__Task brief__.
Would you please transcribe the records below from the line with "Page size: 1500x1125." through their final line, exactly and with no other lines?

***** Dataset excerpts

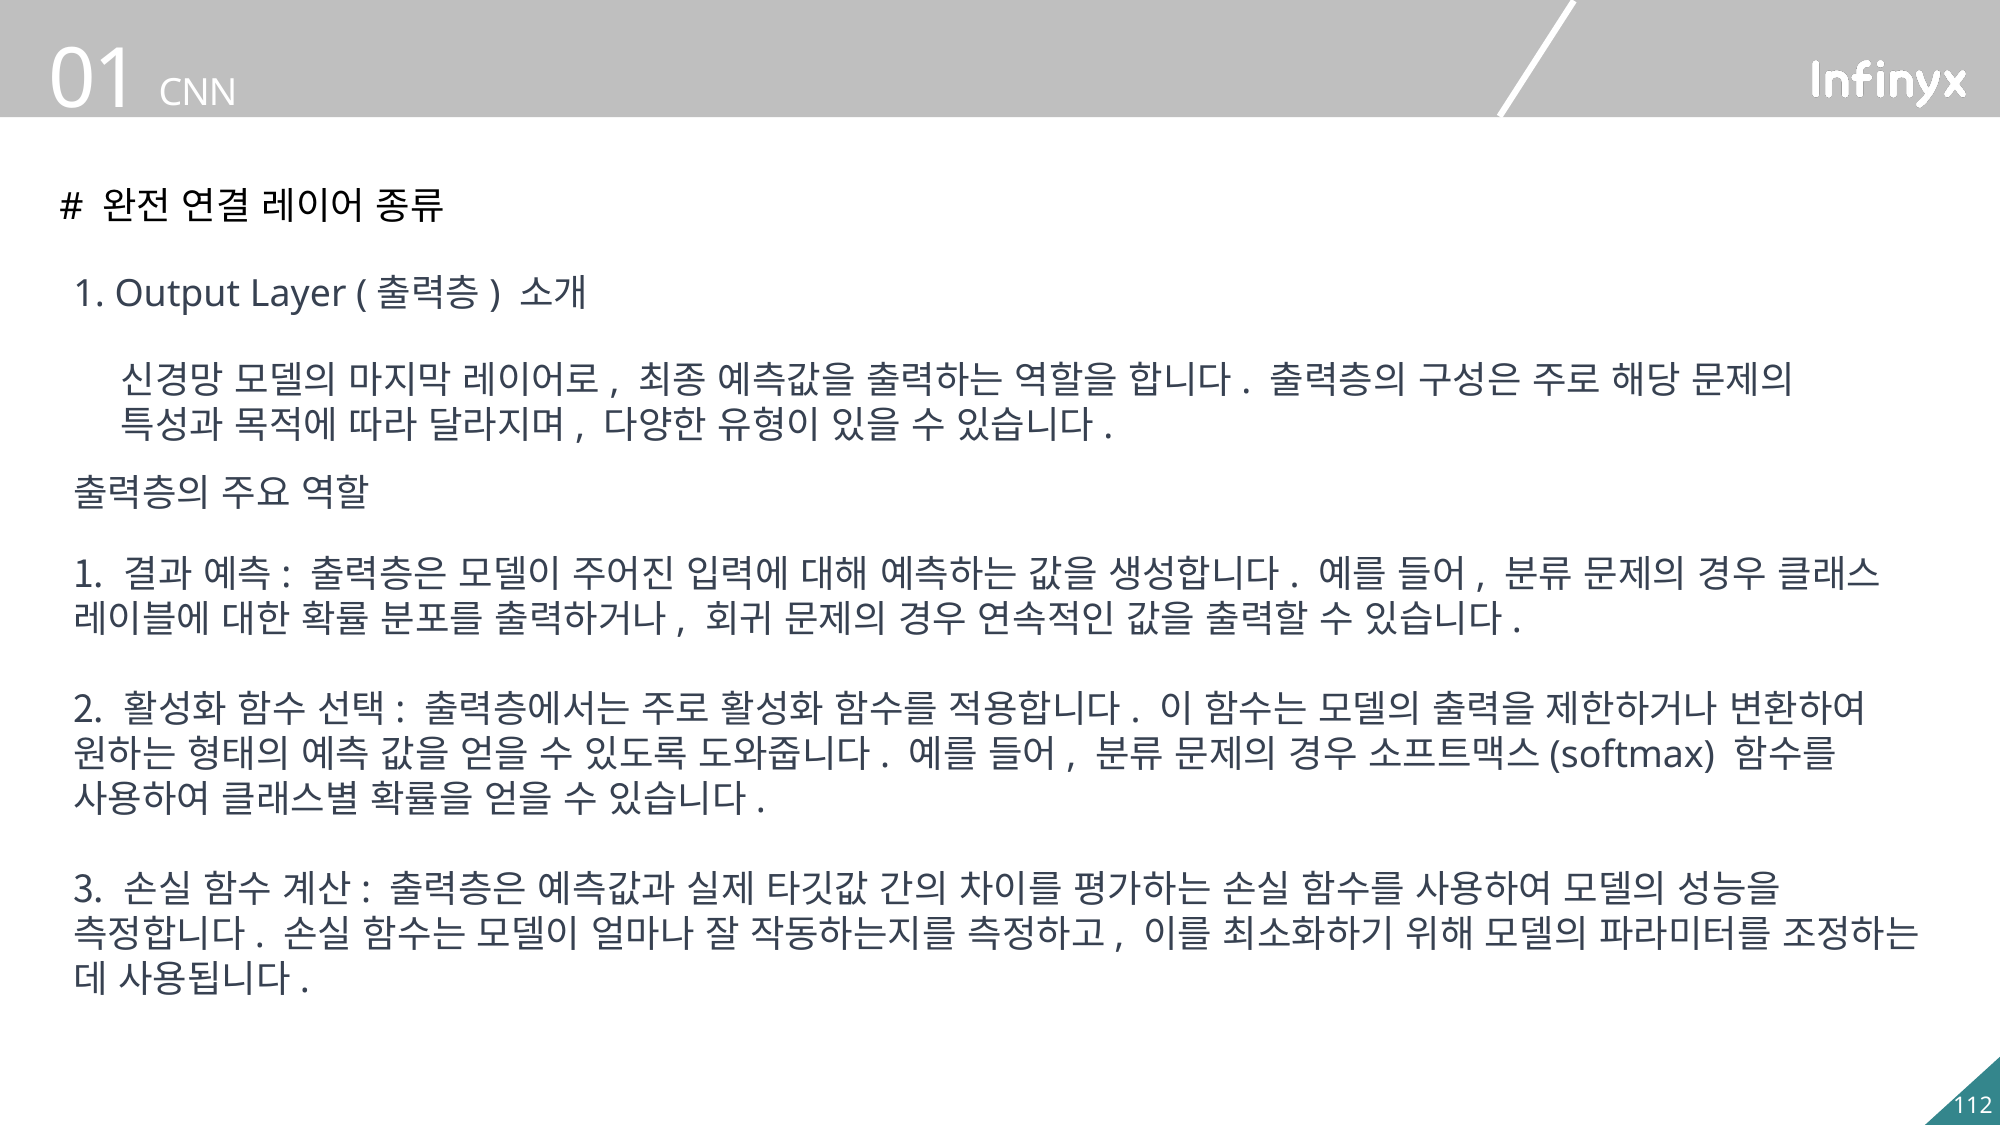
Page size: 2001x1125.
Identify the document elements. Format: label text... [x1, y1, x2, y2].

text_box # 완전 연결 레이어 종류 [44, 175, 1050, 235]
picture [1812, 60, 1966, 108]
text_box 결과 예측: 출력층은 모델이 주어진 입력에 대해 예측하는 값을 생성합니다. 예를 들어, 분류 문제의 경우 클래스 레이블에 대한 확률 분포를 출력하거나, 회귀 문제의 경우 연속적인 값을 출력할 수 있습니다. 활성화 함수 선택: 출력층에서는 주로 활성화 함수를 적용합니다. 이 함수는 모델의 출력을 제한하거나 변환하여 원하는 형태의 예측 값을 얻을 수 있도록 도와줍니다. 예를 들어, 분류 문제의 경우 소프트맥스(softmax) 함수를 사용하여 클래스별 확률을 얻을 수 있습니다. 손실 함수 계산: 출력층은 예측값과 실제 타깃값 간의 차이를 평가하는 손실 함수를 사용하여 모델의 성능을 측정합니다. 손실 함수는 모델이 얼마나 잘 작동하는지를 측정하고, 이를 최소화하기 위해 모델의 파라미터를 조정하는 데 사용됩니다. [58, 542, 1945, 1008]
text_box 출력층의 주요 역할 [58, 461, 1064, 521]
text_box 신경망 모델의 마지막 레이어로, 최종 예측값을 출력하는 역할을 합니다. 출력층의 구성은 주로 해당 문제의 특성과 목적에 따라 달라지며, 다양한 유형이 있을 수 있습니다. [105, 348, 1917, 454]
text_box 1. Output Layer (출력층) 소개 [58, 261, 1870, 322]
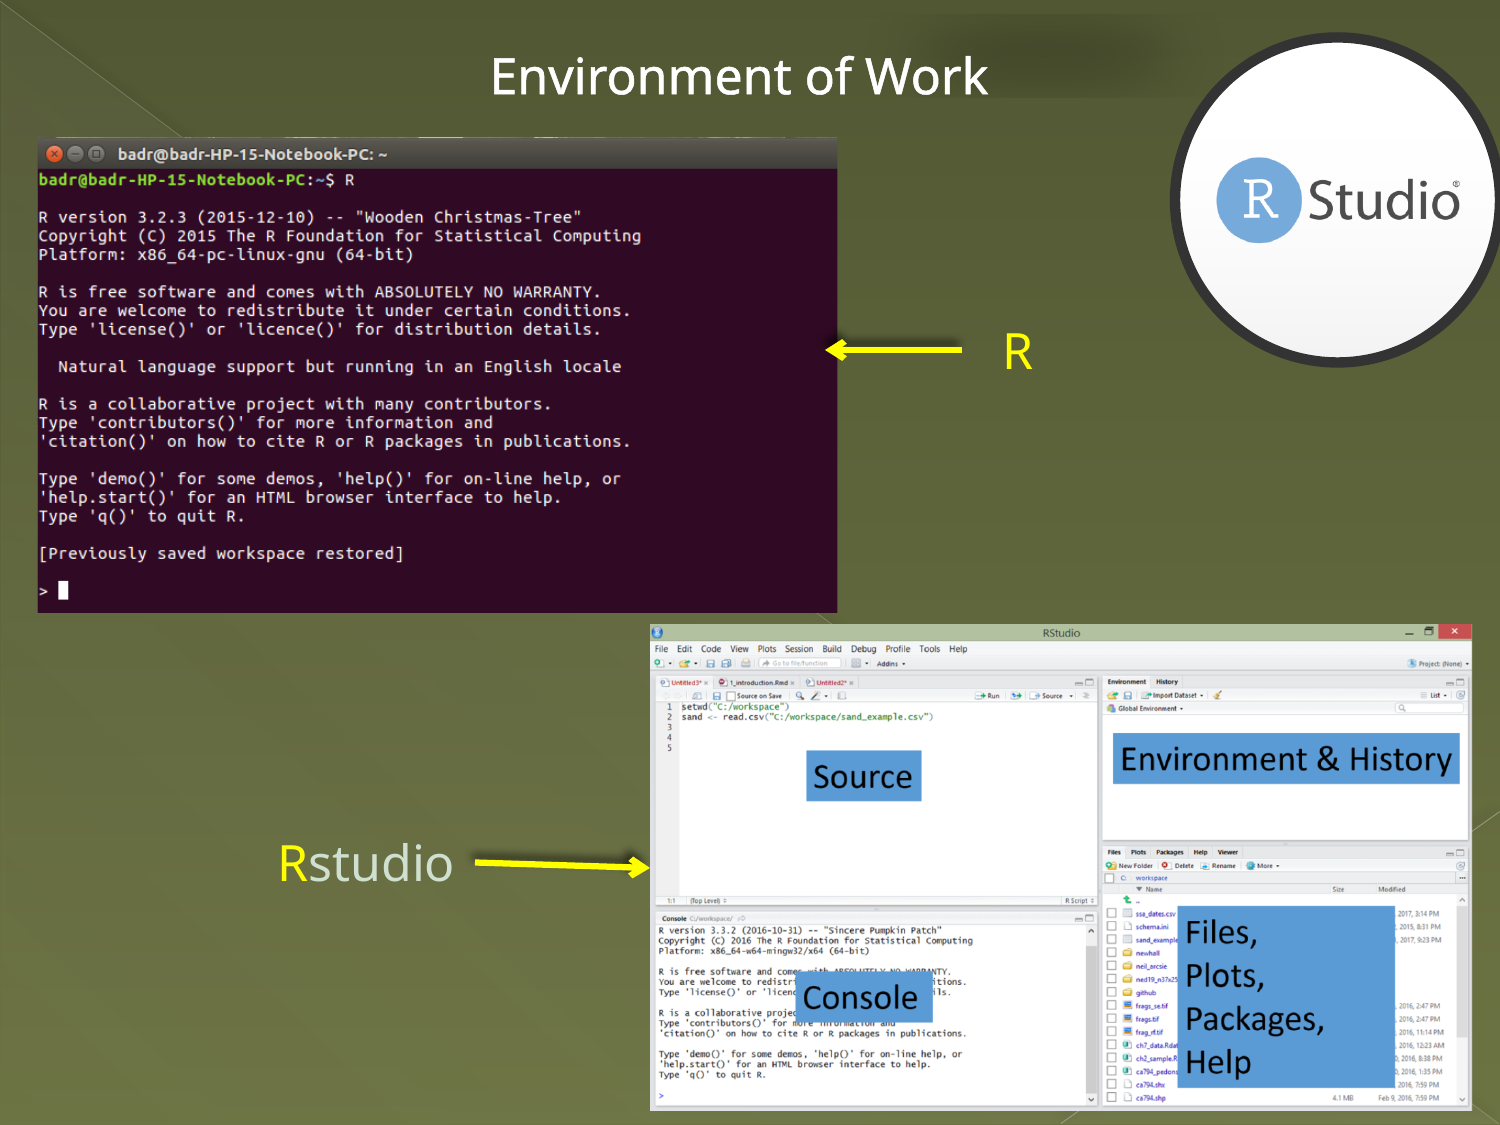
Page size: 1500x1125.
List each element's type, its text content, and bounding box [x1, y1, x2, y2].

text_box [474, 862, 651, 869]
text_box Environment of Work [474, 36, 1013, 112]
text_box Rstudio [262, 824, 525, 899]
picture [1174, 37, 1500, 363]
text_box R [987, 312, 1063, 388]
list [649, 624, 1475, 1112]
picture [37, 137, 838, 613]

**********

__Task answer__.
Page size: 1500x1125.
List each element's type, its text content, and bounding box [x1, y1, x2, y2].

text_box [474, 862, 651, 869]
text_box Environment of Work [474, 36, 1013, 112]
text_box Rstudio [262, 824, 525, 899]
picture [1174, 37, 1500, 363]
text_box R [987, 312, 1063, 388]
list [649, 624, 1475, 1112]
picture [37, 137, 838, 613]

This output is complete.